Data entries
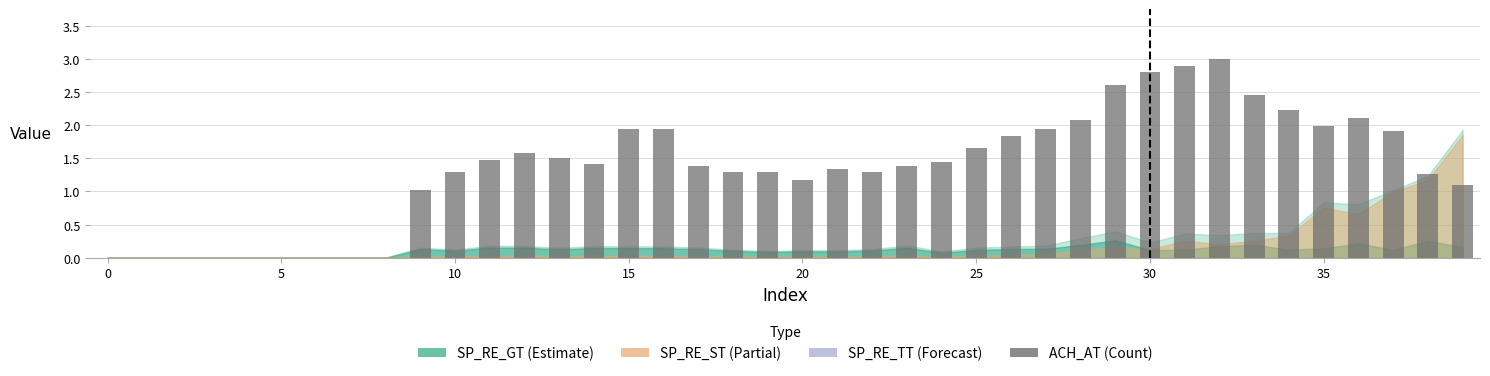

What is the greatest value displayed?

3.0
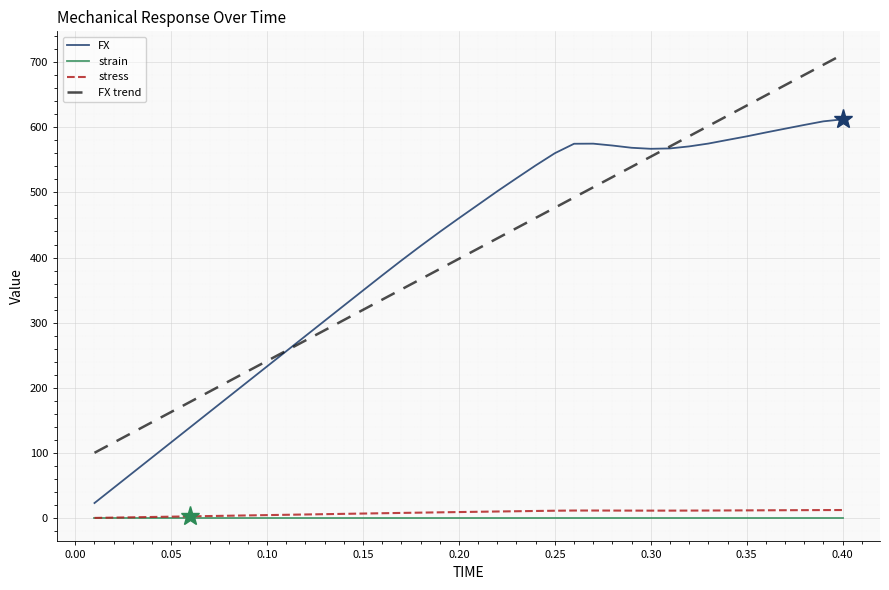

How many values in the FX trend series exceed 413?

20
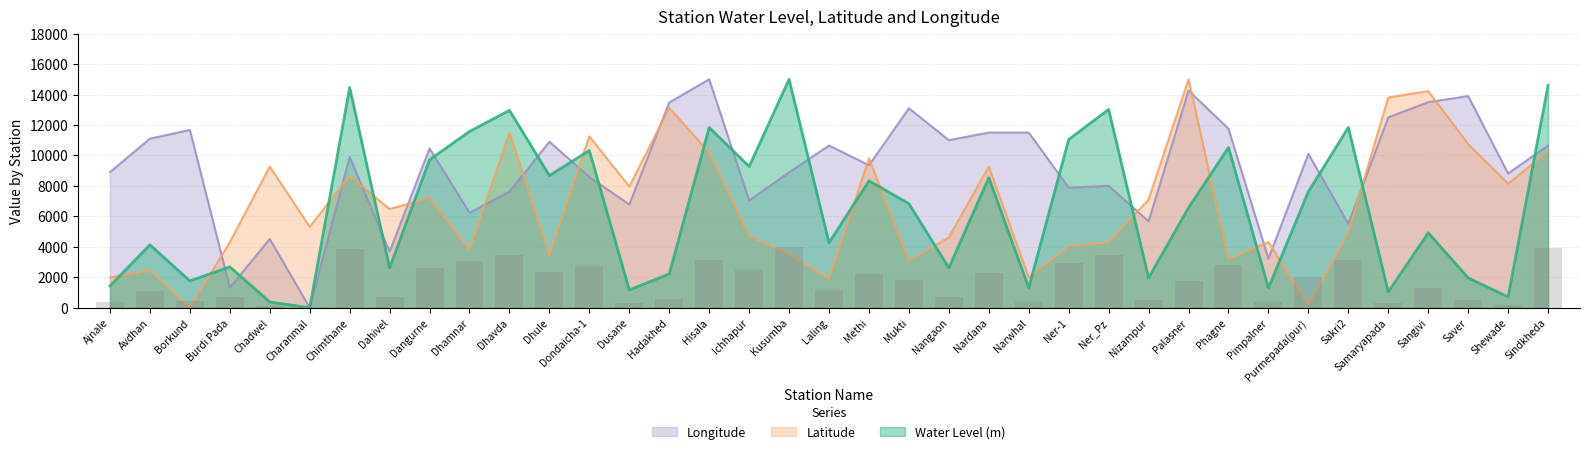

Rank the series by their maximum value, from lowest to highest.

Water Level (m), Latitude, Longitude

Work item
Can you give the material again with every "series" swapped for "line" and nothing else changed, leaving out the pictures?

Answer section
What is the greatest value displayed?

3.0

How many values in the FX trend line exceed 413?

20

Rank the line by their maximum value, from lowest to highest.

Water Level (m), Latitude, Longitude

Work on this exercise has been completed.